Understanding the banking system and weathering crises lands Nobel prize + A bad work day can quickly spiral + Usain Bolt has (robot) competition
Last Nobel Prize of 2022: Ben Bernanke, Douglas Diamond and Philip Dybvig won the 2022 Nobel Economics Prize “for research on banks and financial crises,” the Royal Swedish Academy of Sciences announced in a press release. In the 1980s, they laid the foundation for modern banking research that explains why banks exist, how to make them more resilient to crises, and how bank failures exacerbate financial crises. “The laureates’ insights have improved our ability to avoid both serious crises and expensive bailouts,” the prize’s committee chair said. The three laureates will share the SEK 10 mn (USD 883,954) prize sum. The prize, known formally as the Sveriges Riksbank Prize in Economic Sciences in memory of Alfred Nobel, is the last of this year's Nobel Prizes to be awarded.
Your bad work day can become three: New research has identified five types of days that occur in the workplace, including “bad” ones that can spiral into three days of low productivity and morale, according to a study out of Virginia Commonwealth University. The researchers based their findings after analyzing 11.2k workday surveys taken within two to nine months by 221 employees. They found employees go through a cycle of days ranging between typical, ideal, crisis, disengaged or toxic.
The cycle of days: An ideal day — which typically accounts for 29% of employees’ work week — sees employees being quite productive with no obstacles hampering their way of doing business. A crisis day, representing 19% of days, would see some problems emerging yet things are still kept under control. The bad days, you ask? These are characterized by disengagement and toxicity, which leads to a lack of energy that offsets motivation and kills any chances of productivity.
But hey, it’s not really your fault, according to the research, which found evidence that the factors constituting what is a bad day are typically beyond individuals’ control. “Leaders play a really important role in engineering the work environment and how people perceive it day to day,” the research’s lead author said. And it’s not all bad — if your employer provides enough support and encouragement and you have some awareness on how days unfold. “There’s nothing to suggest that you’re going to have weeks of toxic days — there’s a light at the end of the tunnel,” one of the co-authors said. “Or, if you’re riding a wave, at some point that wave is going to come crashing down.”

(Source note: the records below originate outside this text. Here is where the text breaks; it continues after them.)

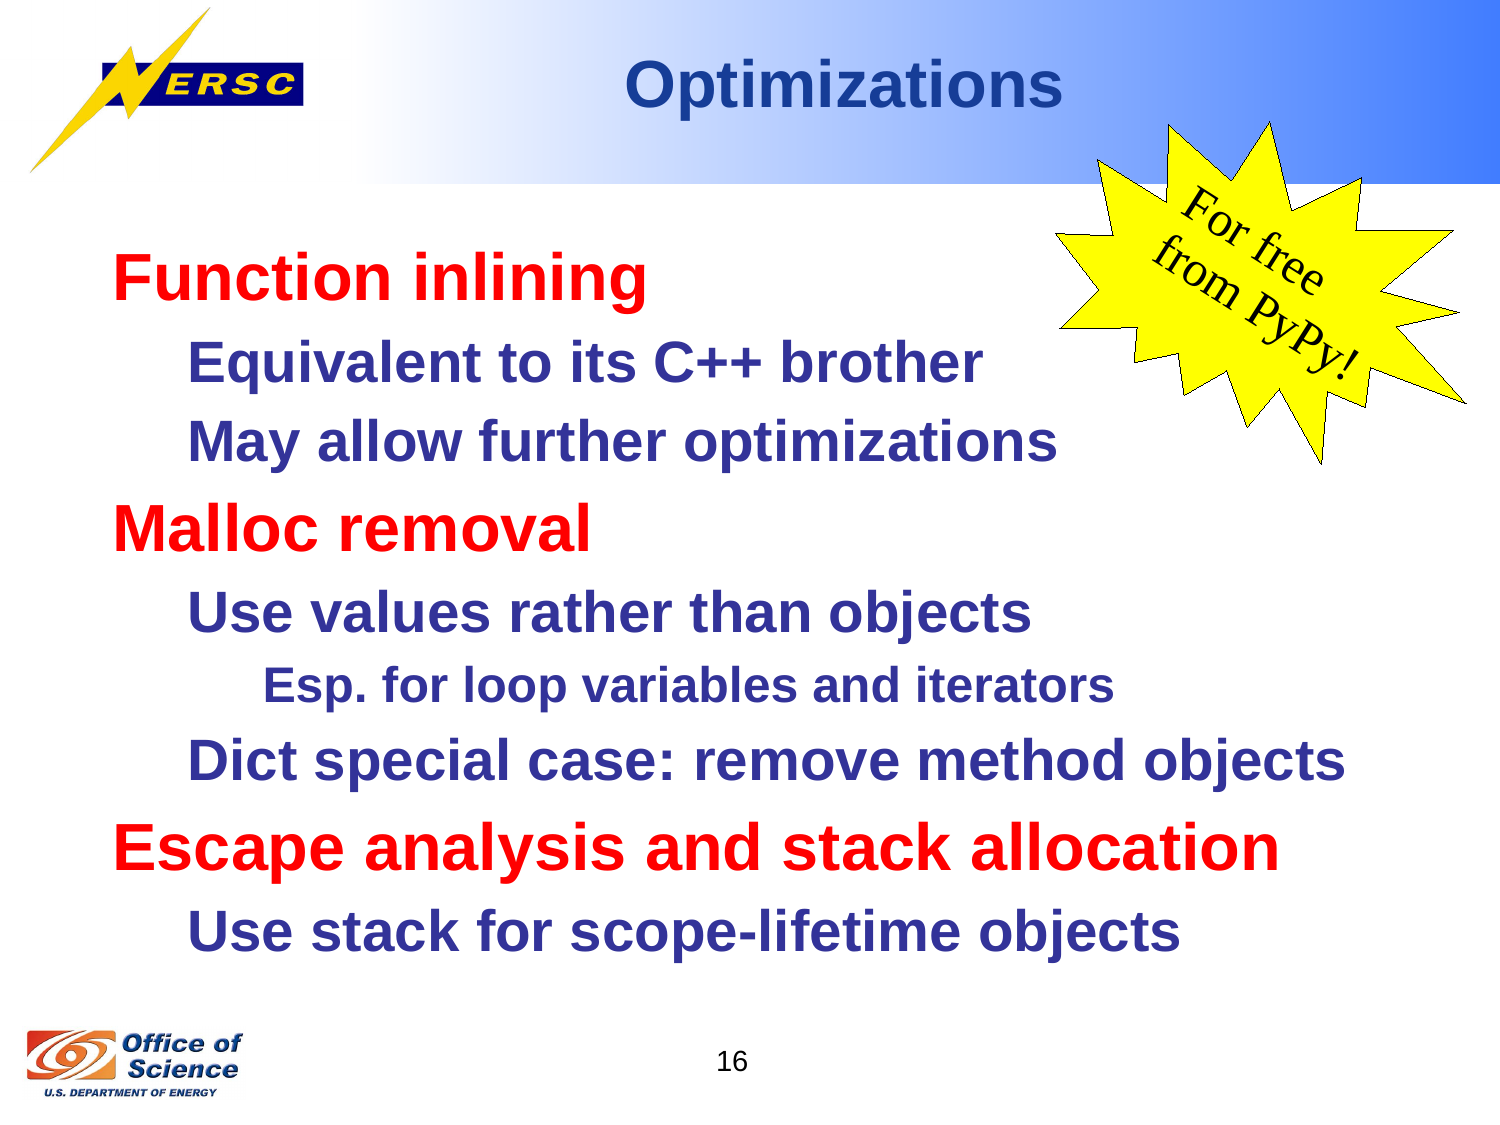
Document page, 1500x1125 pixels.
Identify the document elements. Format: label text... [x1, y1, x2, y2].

text_box [1393, 294, 1460, 324]
list Function inlining Equivalent to its C++ brother May allow further optimizations Malloc removal Use values rather than objects Esp. for loop variables and iterators Dict special case: remove method objects Escape analysis and stack allocation Use stack for scope-lifetime objects [112, 240, 1431, 1001]
text_box [1358, 390, 1368, 408]
text_box [1379, 333, 1467, 404]
picture [0, 0, 352, 182]
text_box For free from PyPy! [1133, 175, 1417, 421]
title Optimizations [364, 13, 1326, 156]
text_box [1055, 121, 1454, 465]
picture [22, 1026, 246, 1100]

Move over, Usain Bolt: Cassie, a bipedal robot, broke the Guinness world record for the fastest 100-meter dash in 24.73 seconds, The Washington Post reports. Designed at the Oregon State University, Cassie has been taught to walk correctly since 2017 and trained to improve its speed and agility. The robot is trained using algorithms that reward her when it behaves, which is inspired by Pavlovian psychology. “This is the first big step to humanoid robots doing real work in the real world,” AI professor and Cassie’s trainer Alan Fern says. The development in Cassie’s running abilities is significant because robot designers have previously struggled to create robots that can move around while maintaining balance.
However, challenges lie ahead in guiding robots across difficult terrains and understanding the functionality of objects. The most difficult procedure, according to an Arizona State University professor of human systems engineering, is designing a robot that interacts with humans in a natural way, and can accomplish things humans cannot.